Fire! TestamentThis is the three-piece Fire!‘s eighth album for Rune Grammofon and just in case the usual formula where the trio invites friends over to assist in the production of ever-more dramatic output has become too familiar, they have turned their back on all that. Instead, they headed for Illinois and spent two days with Steve Albini paring the essence of the sound back to sax, bass and drums and allowing rhythmic sturdiness as a framework for new adventures.

Over forty minutes and five tracks, the trio strip things down to what drew them together in the first place, and the simplicity of the bass and the portentous percussive procession lend weight to the sax that smears the boundaries. The elemental rhythm makes the skyscraping baritone all the more intense, with a gradual build in intensity that encourages the sax to further bursts of outrage.

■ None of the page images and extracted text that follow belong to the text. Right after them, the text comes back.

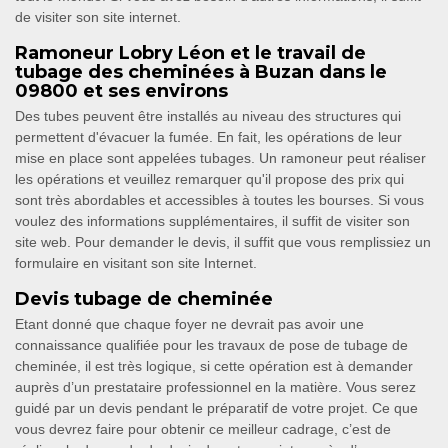
de visiter son site internet.
Ramoneur Lobry Léon et le travail de
tubage des cheminées à Buzan dans le
09800 et ses environs
Des tubes peuvent être installés au niveau des structures qui
permettent d'évacuer la fumée. En fait, les opérations de leur
mise en place sont appelées tubages. Un ramoneur peut réaliser
les opérations et veuillez remarquer qu'il propose des prix qui
sont très abordables et accessibles à toutes les bourses. Si vous
voulez des informations supplémentaires, il suffit de visiter son
site web. Pour demander le devis, il suffit que vous remplissiez un
formulaire en visitant son site Internet.
Devis tubage de cheminée
Etant donné que chaque foyer ne devrait pas avoir une
connaissance qualifiée pour les travaux de pose de tubage de
cheminée, il est très logique, si cette opération est à demander
auprès d’un prestataire professionnel en la matière. Vous serez
guidé par un devis pendant le préparatif de votre projet. Ce que
vous devrez faire pour obtenir ce meilleur cadrage, c’est de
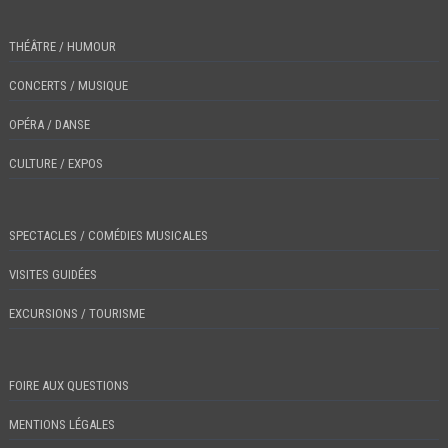
THÉÂTRE / HUMOUR
CONCERTS / MUSIQUE
OPÉRA / DANSE
CULTURE / EXPOS
SPECTACLES / COMÉDIES MUSICALES
VISITES GUIDÉES
EXCURSIONS / TOURISME
FOIRE AUX QUESTIONS
MENTIONS LÉGALES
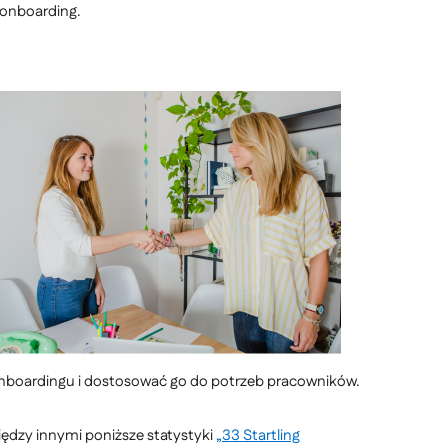
 onboarding.
 onboardingu i dostosować go do potrzeb pracowników.
iędzy innymi poniższe statystyki
„33 Startling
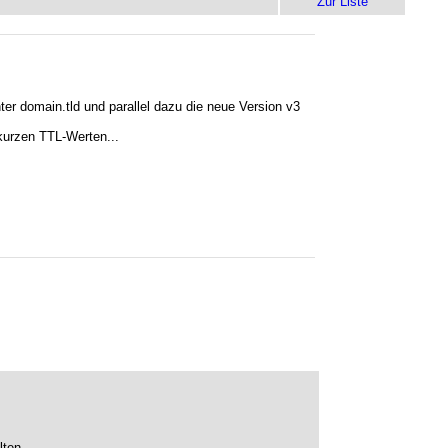
Zur Liste
ter domain.tld und parallel dazu die neue Version v3
 kurzen TTL-Werten...
ten....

They are like three sides of a triangle: without one the others would collapse and that is what makes the trio of which Fire! is definitely the power variety the ultimate in musical purity. Leaden bass playing three notes on “The Dark Inside Of Cabbage” is beyond simple, Andreas Werlin‘s torpid percussive stutter replete with hi-hat slowing the heart rate. The sax is a lonesome moan and you sense time ticking away as the groove starts to misfire slightly, causing Mats Gustafsson to react viciously, desperate to pull it back in line.




It is a glitch in time like another view that echoes further in the abstract drum workout of “Four Ways Of Dealing With One Way”. Johan Berthling‘s mournful bass figure and slow sax off set the rhythmic energy and the dichotomy between the two is ace. Considering the simple approach, each of the pieces has a very different feel; the harsh percussive clatter of “Running Bison. Breathing Entity. Sleeping Reality” reacts adversely to the smoky growl of the sax, while the bass keeps absolute control, a UN peacekeeper with hands totally full of a tight-lipped battle of wills that erupts out of the obsessive structure with unbridled blasts of joy.

The range of sounds that Mats can coax from the instrument are phenomenal, and the final piece has two minutes of breathy blasts and angry dog expulsions, eructations that evoke an ancient creature woken from much needed slumber. Fantastic yet abstract, it struggles to gain momentum and feels bleary-eyed, too early with a long slow trudge ahead. An air of resignation that is slowly shaken, bass tiptoeing, drums slipping and cymbals dissolving, a visceral scream then a dedicated and ponderous descent, all the while becoming subsumed by a frozen white-out until all that is left are snowy bootprints and the feeling of icy breath held.

Thankfully, Steve Albini has done his usual hands-off act and the clarity of the trio shines through. Where they go from here, who knows; but on the strength of this Testament, it will certainly be unmissable. Long may they reign.